Starting today, the University of Kentucky is a tobacco-free place.
Members of the UK community aren’t alone. In 2007, 43 college campuses were smoke-free. Now that number is closer to 60. It’s time for GW to follow suit.
Smoking cigarettes is unlike any other vice. Most vices are exclusive to the perpetrator, but smoking is forced upon others through second-hand smoke, which has become the third leading cause of preventable death, according to studies from the Center for Tobacco Policy Research.
As smokers, we make excuses: We promise to quit after college, or say the facts just aren’t true.

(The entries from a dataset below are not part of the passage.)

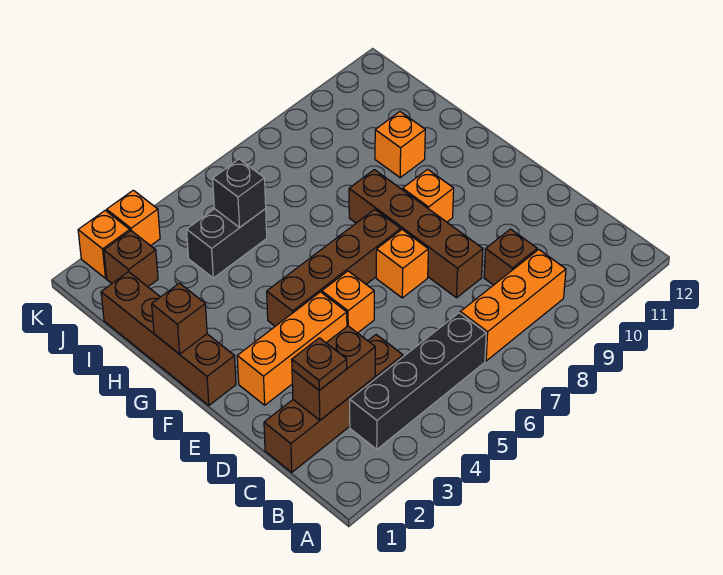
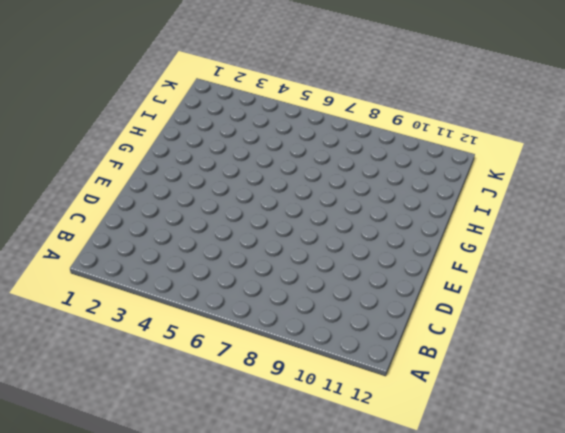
none -> black 1x4 brick [350,313,486,449]
none -> orange 1x3 brick [460,250,566,361]
none -> brown 1x4 brick [264,335,403,472]

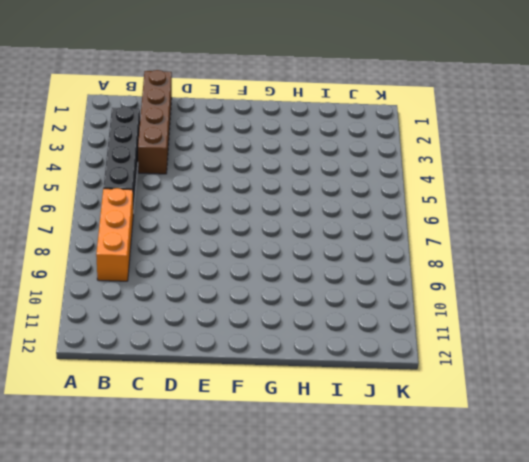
none -> brown 1x1 brick [484,229,537,285]
none -> brown 1x4 brick [349,170,483,298]
none -> orange 1x3 brick [237,292,347,405]

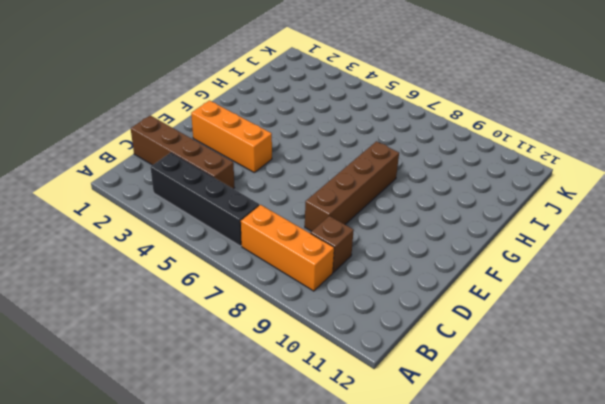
none -> orange 1x1 brick [322,271,374,333]
none -> orange 1x1 brick [376,230,428,298]
none -> brown 1x4 brick [101,272,236,405]

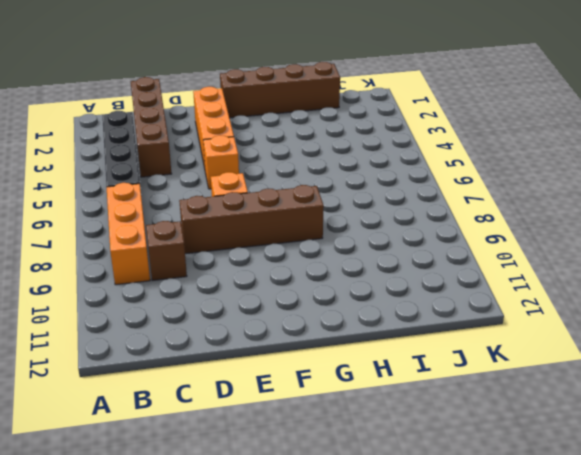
none -> brown 1x4 brick [267,209,401,326]
none -> orange 1x1 brick [403,169,454,222]
none -> orange 1x1 brick [375,112,425,178]

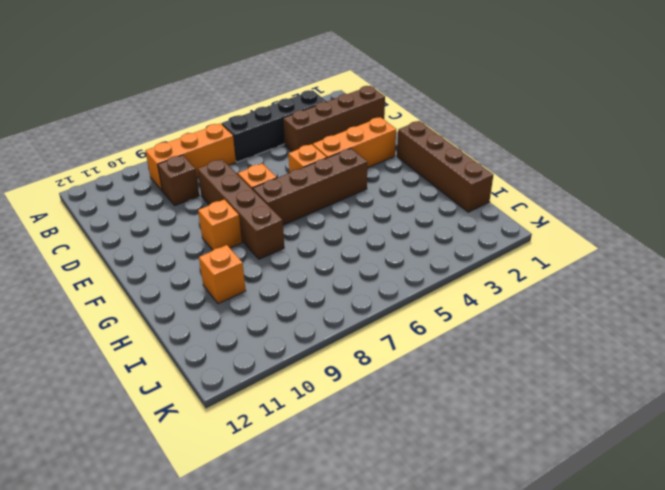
none -> black 1x2 brick [187,209,267,278]
none -> brown 1x1 brick [104,231,158,287]
none -> orange 1x1 brick [78,210,130,278]

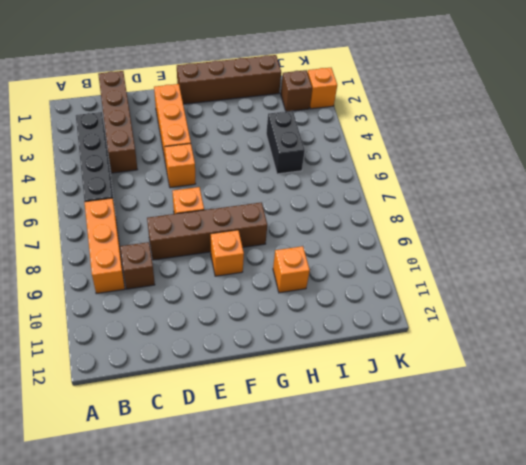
none -> brown 1x4 brick [267,209,401,326]
none -> orange 1x1 brick [107,190,160,246]
none -> brown 1x2 brick [292,326,375,420]

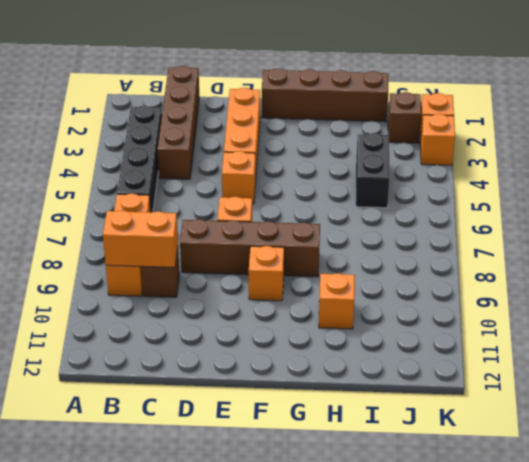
orange 1x2 brick [103,210,178,267] -> none
none -> brown 1x4 brick [267,209,401,326]
none -> brown 1x2 brick [292,326,375,420]
none -> brown 1x1 brick [152,283,207,354]

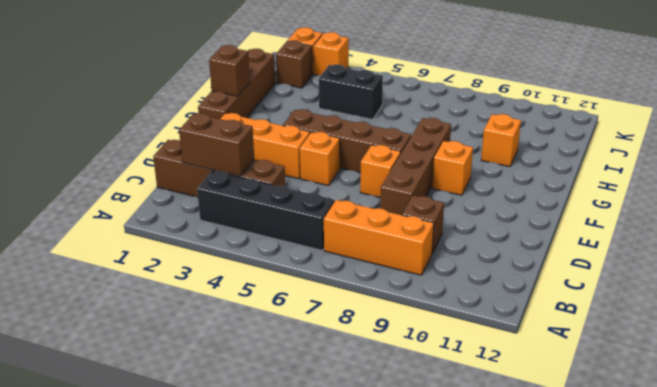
none -> black 1x1 brick [213,159,266,227]
none -> brown 1x1 plate [292,338,347,390]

But smoking is not like eating too many Georgetown Cupcakes – the effects are internal and take years, not hours, to show up. We do not get a sense of the change occurring within. I wonder if we gained weight with each cigarette, would we still do it?
At GW, encounters with second-hand smoke have become unavoidable, partly because college students tend to smoke more than any other age group. And while everyone else is decreasing his or her use of tobacco, we continue to smoke at a greater and greater rate, according to the American Cancer Society Action Network.
GW should begin to implement a smoke-free campus. Even though this has been attempted before and the blurry boundaries of our campus make this difficult, we must begin to accept the idea that GW could one day have a smoke-free campus.
The way to start, as many other colleges have, is to establish specific smoking areas. By doing so, the University would not be forcing students to quit smoking, but would be making an attempt to lessen the exposure of second-hand smoke. Also, the University would be making significant strides in decreasing on-campus littering. With the addition of smoking areas, discarded cigarette butts would be disposed in a receptacle instead of on the sidewalk.
Earlier this year, graduate students from the School of Public Health proposed a campus-wide smoking ban. The policy was reviewed in May and it seems that no changes have been made; smoking is still only prohibited inside of all University facilities. But going from a smoker-friendly campus to a smoke-free one is not accomplished in one step. Rather, it is a process.
Naturally, smokers would be against this change to the campus. Cigarettes are legal products with which smokers can do whatever they choose. Initial opposition exists with most changes, just as in 2004 when smoking in the work place was banned in Lexington, Ky.(the nation’s largest tobacco-producing city).
Extensive research conducted in the three months before and after the law was put into place showed that at first the public was outraged, but acceptability increased significantly once the law was implemented – maybe because studies showed a big improvement in air quality.
Even though the opposition may be great, this change is necessary, and needs to be carried out.
Not only does creating a smoke-free campus benefit our health, it benefits the economy as well. When Lexington went smoke-free, Kentucky saved $21 million a year from smoking-related costs. Following this model, if one city in every state went smoke-free, that could save a total close to $1 billion.
There are 200 poisonous chemical compounds found in second-hand smoke – 60 of which are carcinogens, meaning they cause cancer. The bottom line is that second-hand smoke kills.
Kentucky’s economy is dependent upon the production of tobacco. If they can go smoke-free, we can certainly be ‘buff enough’ to implement a smoke-free campus.
The writer is a freshman majoring in journalism.